The Mek1 gene was hooked up to GFP and 13myc tags and expressed under control of the galactose promoter. The GFP construct generated cytoplasmic staining, while the 13myc construct showed high levels of protein expression after overnight growth in galactose medium. The cells expressing the fusion constructs exhibited normal morphologies and growth rates. Microarray analysis was performed on 2 independent RNA preparations at 24 hours after the shift to galactose medium, at a point when high levels of protein had been present in the cells for several hours, but few significant changes in gene transcription were noted.
When expressed alone, neither Rafl-CT (amino acids 330-642 which encode the activated kinase domain), nor the full length MEK1 kinase, induced any strong (i.e. 2- fold or better) changes in gene expression in duplicate experiments performed with two independent RNA samples from separate cultures. These results were not entirely surprising, as both kinases have very stringent substrate specificity, as it appears that no substrate other than MEK1 and MEK2 was ever found for Rafl , while MEK1 can only phosphorylate the ERK MAP kinases. Furthermore, the full length MEK1 has little kinase activity in its inactive unphosphorylated form.
We therefore reconstructed the entire RAF-MEK-ERK pathway in yeast. It has already been demonstrated that reconstitution of an active MAP kinase cascade, leading to activated ERK, is possible in bacterial cells (see http://www.ncbi. nlm.nih.gov:80/entrez/query.fcgi?cmd=Retrieve db=PubMedcoxlist_ui ds=9110999&dopt=Abstract).

### Source information:

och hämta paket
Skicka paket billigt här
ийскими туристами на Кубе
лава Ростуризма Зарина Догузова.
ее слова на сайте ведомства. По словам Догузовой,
---
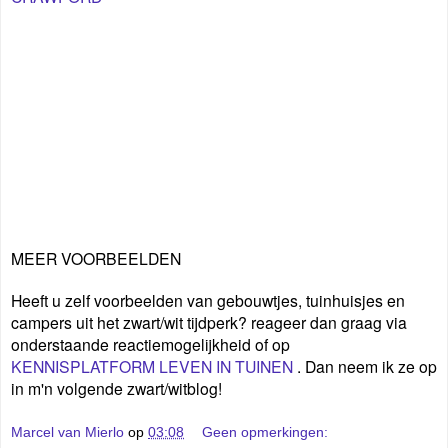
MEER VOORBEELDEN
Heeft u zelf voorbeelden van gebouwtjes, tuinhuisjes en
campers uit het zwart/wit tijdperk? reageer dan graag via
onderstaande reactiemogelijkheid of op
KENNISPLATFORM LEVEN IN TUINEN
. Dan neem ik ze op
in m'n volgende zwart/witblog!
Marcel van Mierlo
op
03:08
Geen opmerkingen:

### Questions on the material:
a – In the text on expressing MEK1 in yeast, why were the authors not entirely surprised that Raf1-CT and full-length MEK1, each expressed alone, caused no strong changes in gene expression?
b – Resume the text on rebuilding the RAF-MEK-ERK pathway in yeast, starting after its last sentence.

### Replies:
a – Both kinases have very stringent substrate specificity: no substrate other than MEK1 and MEK2 appears to have been found for the Raf kinase, and MEK1 can only phosphorylate the ERK MAP kinases. In addition, full-length MEK1 has little kinase activity in its inactive, unphosphorylated form.

b –
Rafl-CT and MEK1 were co-expressed in yeast cells. Using a commercially available antibody that specifically recognizes dual-phosphorylated MEK1 , we demonstrated that the Raf-CT kinase can phosphorylate and activate MEK1. Again, several microarray experiments failed to detect any significantly modulated genes in co- transfected cells treated with galactose, possibly due to the high substrate specificity of MEK1 , as described previously. We then produced a triply-transformed yeast strain that expresses Rafl-CT, MEK1 and the MAP kinase ERK1. Yeast cells expressing these three kinases, but not those expressing only Raf+MEK or ERK1 alone, have a budding and morphological phenotype suggesting that the ERK1 kinase has been activated and was able to phosphorylate yeast proteins. Microarray analysis of the triply transformed strain identified over 20 genes that were induced more than 2-fold when the expression of the mammalian genes were turned on.
Example 5
Low molecular weight compounds
The MEKK3 protein expressing strains were screened against a library of low molecular weight compounds. A screen has been run using the MEKK3 construct and candidate inhibitors of the MEKK3 phenotype have been identified.
Example 6 Peptide inhibitors
Using the reporter constructs outlined in Example 1 , peptide modulators of the expressed mammalian proteins can also be screened. Intracellular display of random peptides can be achieved by cloning oligonucleotides encoding short peptides (typically 12-30 amino acid residues) into a "scaffold protein". The region of these proteins chosen to display the random sequences typically provides an underlying tertiary structure to the displayed random peptides. This "scaffold" probably also provides intracellular protection from proteolysis and ensures their presentation to binding surfaces. A Staphylococcal nuclease displayed library (Norman T.C. et al., Science, 285, 591-595 (1999)) has been screened for inhibitors of the MEKK3 mediated arrest and candidate inhibitors have been identified. The peptide leads discovered in this manner can provide information on the pathways themselves and also be used for further drug development strategies.
Although various particular embodiments of the present invention have been described hereinbefore for the purpose of illustration, it would be apparent to those skilled in the art that numerous variations may be made thereto without departing from the spirit and scope of the invention, as defined in the appended claims.